Musicians are salesmen. Music is a field where the entry barrier is low – next to none; anyone can produce music either with an instrument or with his or her own vocal chords. Music is also an extremely fragmented market because there are no boundaries for human creation. These two aspects of music make it one of the most competitive fields because of the sheer number of competitors and undefined rules.   

To be successful in the music world, it takes more than talent, training, skill, and technique; ultimately, it takes the ability to sell oneself and one’s music. Although it is difficult to quantify, in monetary terms for the salesmanship, it is in every successful musician’s character to charismatically grasp their audience — the customer.” (Dennis Lin) 

After five years in the business world, Dennis has observed that his career development has been fast-tracked due to his results-oriented nature, his reputation as a diligent businessman based on his strong work ethic, and the most important traits of salesmanship. To be able to convincingly represent a product and service, a business developer and financier is like a concert pianist who must execute with finesse and confidence and orchestrate all aspects with charisma and showmanship.

So what is behind the myth? Below are some traits that I think both musicians and bankers/financiers have in common.

Patience: working for very long hours is no surprise for both musicians and bankers. It´s common for alumni who are at Goldman Sachs or JP Morgan to be working for 17 hours a day. 
Concentration: no great result is ever acquired without a high level of dedication and maximum concentration. On stage there´s no space for making even the smallest errors during the performance and the same goes for performing job duties as a trader, a banker or financier: making mistakes with numbers is not an option. 
Algorithmic rhythm: many candidates explained to me that they find they read musical notes and numbers in the same way.  
Passion: sitting for very long hours practicing the same thing, whether for a piano performance or working on numbers requires a great deal of passion for what you do.

 
Ambition to excel and to be the best: being a musician or a banker means that you strive to be the best, and master what you do down to every single tiny detail.  

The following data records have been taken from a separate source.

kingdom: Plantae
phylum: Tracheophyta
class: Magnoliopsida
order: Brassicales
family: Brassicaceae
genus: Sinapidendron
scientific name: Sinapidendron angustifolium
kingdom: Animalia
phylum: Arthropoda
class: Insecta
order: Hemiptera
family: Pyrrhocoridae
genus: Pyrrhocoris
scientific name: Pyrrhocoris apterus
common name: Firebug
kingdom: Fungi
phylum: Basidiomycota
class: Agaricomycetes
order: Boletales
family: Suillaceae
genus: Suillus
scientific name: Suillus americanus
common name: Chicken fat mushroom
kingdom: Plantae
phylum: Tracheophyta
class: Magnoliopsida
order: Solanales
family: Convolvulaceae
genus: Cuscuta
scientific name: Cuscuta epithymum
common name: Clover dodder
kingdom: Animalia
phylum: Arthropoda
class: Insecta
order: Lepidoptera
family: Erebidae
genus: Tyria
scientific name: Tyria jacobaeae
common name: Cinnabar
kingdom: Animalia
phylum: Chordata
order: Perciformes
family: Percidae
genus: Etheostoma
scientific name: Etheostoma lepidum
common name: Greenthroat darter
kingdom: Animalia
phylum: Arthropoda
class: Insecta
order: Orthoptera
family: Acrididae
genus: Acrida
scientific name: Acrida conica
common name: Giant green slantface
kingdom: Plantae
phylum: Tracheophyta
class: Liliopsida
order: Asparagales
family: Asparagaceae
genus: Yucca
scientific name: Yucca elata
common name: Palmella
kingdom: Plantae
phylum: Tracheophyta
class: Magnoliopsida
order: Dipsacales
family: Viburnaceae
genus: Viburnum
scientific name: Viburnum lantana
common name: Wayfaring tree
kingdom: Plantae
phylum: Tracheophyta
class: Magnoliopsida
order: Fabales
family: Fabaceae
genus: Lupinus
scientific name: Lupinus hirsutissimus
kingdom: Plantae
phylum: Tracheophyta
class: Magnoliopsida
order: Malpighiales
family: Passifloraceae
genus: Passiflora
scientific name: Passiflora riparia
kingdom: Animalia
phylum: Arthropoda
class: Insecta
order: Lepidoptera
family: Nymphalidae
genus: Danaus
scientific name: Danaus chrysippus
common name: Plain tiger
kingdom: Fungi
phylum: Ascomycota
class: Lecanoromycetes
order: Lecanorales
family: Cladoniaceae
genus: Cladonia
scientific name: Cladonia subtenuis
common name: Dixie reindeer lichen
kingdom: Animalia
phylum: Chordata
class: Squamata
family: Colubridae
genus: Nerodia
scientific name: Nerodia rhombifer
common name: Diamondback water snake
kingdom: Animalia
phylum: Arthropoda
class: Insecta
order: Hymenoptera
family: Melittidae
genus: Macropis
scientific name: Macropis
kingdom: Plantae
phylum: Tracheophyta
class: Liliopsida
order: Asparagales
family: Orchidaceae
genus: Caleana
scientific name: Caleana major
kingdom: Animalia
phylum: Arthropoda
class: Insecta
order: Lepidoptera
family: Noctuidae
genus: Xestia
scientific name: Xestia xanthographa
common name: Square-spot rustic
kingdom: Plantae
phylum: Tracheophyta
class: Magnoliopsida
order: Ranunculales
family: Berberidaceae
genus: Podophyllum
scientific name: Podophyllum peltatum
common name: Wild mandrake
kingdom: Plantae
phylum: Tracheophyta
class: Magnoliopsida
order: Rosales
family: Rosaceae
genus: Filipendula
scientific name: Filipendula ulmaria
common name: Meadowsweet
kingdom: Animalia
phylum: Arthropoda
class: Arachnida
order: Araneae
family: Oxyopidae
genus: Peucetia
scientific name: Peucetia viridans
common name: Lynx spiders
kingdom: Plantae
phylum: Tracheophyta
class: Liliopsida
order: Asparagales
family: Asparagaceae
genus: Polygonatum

From a more technical perspective, we can draw the following conclusions:

– Music theorists sometimes use mathematics to understand music.  
– Ancient Greek scientists investigated the expression of musical scales in terms of numerical ratios, particularly the ratios of small integers.
– Music targets one specific area of the brain to stimulate the use of spatial-temporal reasoning, which is useful in mathematical thinking. Children who received preschool piano lessons performed 34% higher on tests measuring spatial-temporal ability than other preschoolers. 
– Developing an ability in music enhances math skills, giving children an advantage in science, engineering, and other math-related subjects.